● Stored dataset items

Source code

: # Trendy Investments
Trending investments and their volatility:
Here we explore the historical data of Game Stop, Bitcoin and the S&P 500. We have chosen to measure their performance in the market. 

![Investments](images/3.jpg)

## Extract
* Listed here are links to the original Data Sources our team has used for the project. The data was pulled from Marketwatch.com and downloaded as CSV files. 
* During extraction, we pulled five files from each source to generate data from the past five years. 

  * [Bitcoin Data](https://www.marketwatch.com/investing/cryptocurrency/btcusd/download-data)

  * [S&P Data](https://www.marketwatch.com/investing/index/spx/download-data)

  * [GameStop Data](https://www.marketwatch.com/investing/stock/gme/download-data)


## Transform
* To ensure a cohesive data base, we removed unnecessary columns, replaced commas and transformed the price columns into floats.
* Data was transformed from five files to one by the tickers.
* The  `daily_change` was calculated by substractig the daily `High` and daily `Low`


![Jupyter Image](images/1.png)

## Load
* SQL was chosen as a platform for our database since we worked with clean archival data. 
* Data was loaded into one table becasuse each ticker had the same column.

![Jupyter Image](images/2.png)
...
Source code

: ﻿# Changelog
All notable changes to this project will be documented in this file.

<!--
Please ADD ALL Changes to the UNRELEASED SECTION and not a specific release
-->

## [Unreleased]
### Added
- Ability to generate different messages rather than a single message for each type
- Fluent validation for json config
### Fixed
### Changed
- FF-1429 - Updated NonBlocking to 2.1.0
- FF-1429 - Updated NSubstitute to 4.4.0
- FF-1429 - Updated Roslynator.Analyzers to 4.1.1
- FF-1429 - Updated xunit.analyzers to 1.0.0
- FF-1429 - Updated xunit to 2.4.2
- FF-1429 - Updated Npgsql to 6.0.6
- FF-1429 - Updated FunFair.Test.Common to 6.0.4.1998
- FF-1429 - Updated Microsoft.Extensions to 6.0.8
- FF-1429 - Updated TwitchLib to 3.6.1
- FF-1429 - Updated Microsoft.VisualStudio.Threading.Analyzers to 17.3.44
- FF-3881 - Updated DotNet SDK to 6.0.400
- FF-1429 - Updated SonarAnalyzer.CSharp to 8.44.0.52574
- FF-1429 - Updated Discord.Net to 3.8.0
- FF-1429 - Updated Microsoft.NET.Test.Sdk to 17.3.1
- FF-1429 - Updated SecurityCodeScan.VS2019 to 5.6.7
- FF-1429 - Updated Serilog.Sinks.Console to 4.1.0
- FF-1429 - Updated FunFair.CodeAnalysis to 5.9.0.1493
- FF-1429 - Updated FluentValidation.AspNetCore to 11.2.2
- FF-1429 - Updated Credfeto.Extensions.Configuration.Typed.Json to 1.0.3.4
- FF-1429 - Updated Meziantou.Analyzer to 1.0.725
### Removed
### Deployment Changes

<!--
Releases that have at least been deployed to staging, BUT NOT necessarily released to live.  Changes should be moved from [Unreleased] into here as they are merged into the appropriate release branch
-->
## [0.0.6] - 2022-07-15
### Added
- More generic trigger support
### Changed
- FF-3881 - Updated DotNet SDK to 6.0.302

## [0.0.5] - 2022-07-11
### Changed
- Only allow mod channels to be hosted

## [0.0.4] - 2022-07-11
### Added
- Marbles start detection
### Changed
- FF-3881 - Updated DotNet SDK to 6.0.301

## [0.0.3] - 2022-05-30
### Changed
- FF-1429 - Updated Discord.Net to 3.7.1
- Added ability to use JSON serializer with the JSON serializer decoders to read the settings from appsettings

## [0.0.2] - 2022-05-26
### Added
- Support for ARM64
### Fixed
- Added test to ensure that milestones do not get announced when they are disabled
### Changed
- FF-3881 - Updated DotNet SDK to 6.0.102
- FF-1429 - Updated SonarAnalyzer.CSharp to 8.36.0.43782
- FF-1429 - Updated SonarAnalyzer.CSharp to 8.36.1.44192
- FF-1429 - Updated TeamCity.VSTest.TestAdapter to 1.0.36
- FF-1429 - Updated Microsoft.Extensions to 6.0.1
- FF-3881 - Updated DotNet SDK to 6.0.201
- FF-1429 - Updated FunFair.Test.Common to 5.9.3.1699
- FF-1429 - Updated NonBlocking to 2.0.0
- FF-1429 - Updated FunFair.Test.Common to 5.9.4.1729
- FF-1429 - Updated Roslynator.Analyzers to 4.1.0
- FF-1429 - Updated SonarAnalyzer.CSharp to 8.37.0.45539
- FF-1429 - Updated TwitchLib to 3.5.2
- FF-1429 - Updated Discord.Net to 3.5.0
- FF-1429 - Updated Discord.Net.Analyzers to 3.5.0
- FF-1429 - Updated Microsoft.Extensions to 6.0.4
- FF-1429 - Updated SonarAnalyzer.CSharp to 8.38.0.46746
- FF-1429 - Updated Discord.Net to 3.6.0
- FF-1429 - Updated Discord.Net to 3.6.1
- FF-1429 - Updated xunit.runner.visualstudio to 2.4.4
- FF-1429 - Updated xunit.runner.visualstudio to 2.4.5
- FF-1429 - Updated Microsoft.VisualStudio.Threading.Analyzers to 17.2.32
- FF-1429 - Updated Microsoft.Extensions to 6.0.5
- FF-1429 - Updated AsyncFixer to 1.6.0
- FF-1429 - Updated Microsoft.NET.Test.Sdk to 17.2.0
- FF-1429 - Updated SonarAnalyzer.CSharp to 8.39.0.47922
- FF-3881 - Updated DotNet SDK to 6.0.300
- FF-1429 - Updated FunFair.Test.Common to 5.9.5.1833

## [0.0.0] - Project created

● Task requirements
Among the records above, repeat exactly the line with "- Support for ARM64", the line with "- FF-1429 - Updated Discord.Net.Analyzers", and every line in between, and only those.

● Expected answer
- Support for ARM64
### Fixed
- Added test to ensure that milestones do not get announced when they are disabled
### Changed
- FF-3881 - Updated DotNet SDK to 6.0.102
- FF-1429 - Updated SonarAnalyzer.CSharp to 8.36.0.43782
- FF-1429 - Updated SonarAnalyzer.CSharp to 8.36.1.44192
- FF-1429 - Updated TeamCity.VSTest.TestAdapter to 1.0.36
- FF-1429 - Updated Microsoft.Extensions to 6.0.1
- FF-3881 - Updated DotNet SDK to 6.0.201
- FF-1429 - Updated FunFair.Test.Common to 5.9.3.1699
- FF-1429 - Updated NonBlocking to 2.0.0
- FF-1429 - Updated FunFair.Test.Common to 5.9.4.1729
- FF-1429 - Updated Roslynator.Analyzers to 4.1.0
- FF-1429 - Updated SonarAnalyzer.CSharp to 8.37.0.45539
- FF-1429 - Updated TwitchLib to 3.5.2
- FF-1429 - Updated Discord.Net to 3.5.0
- FF-1429 - Updated Discord.Net.Analyzers to 3.5.0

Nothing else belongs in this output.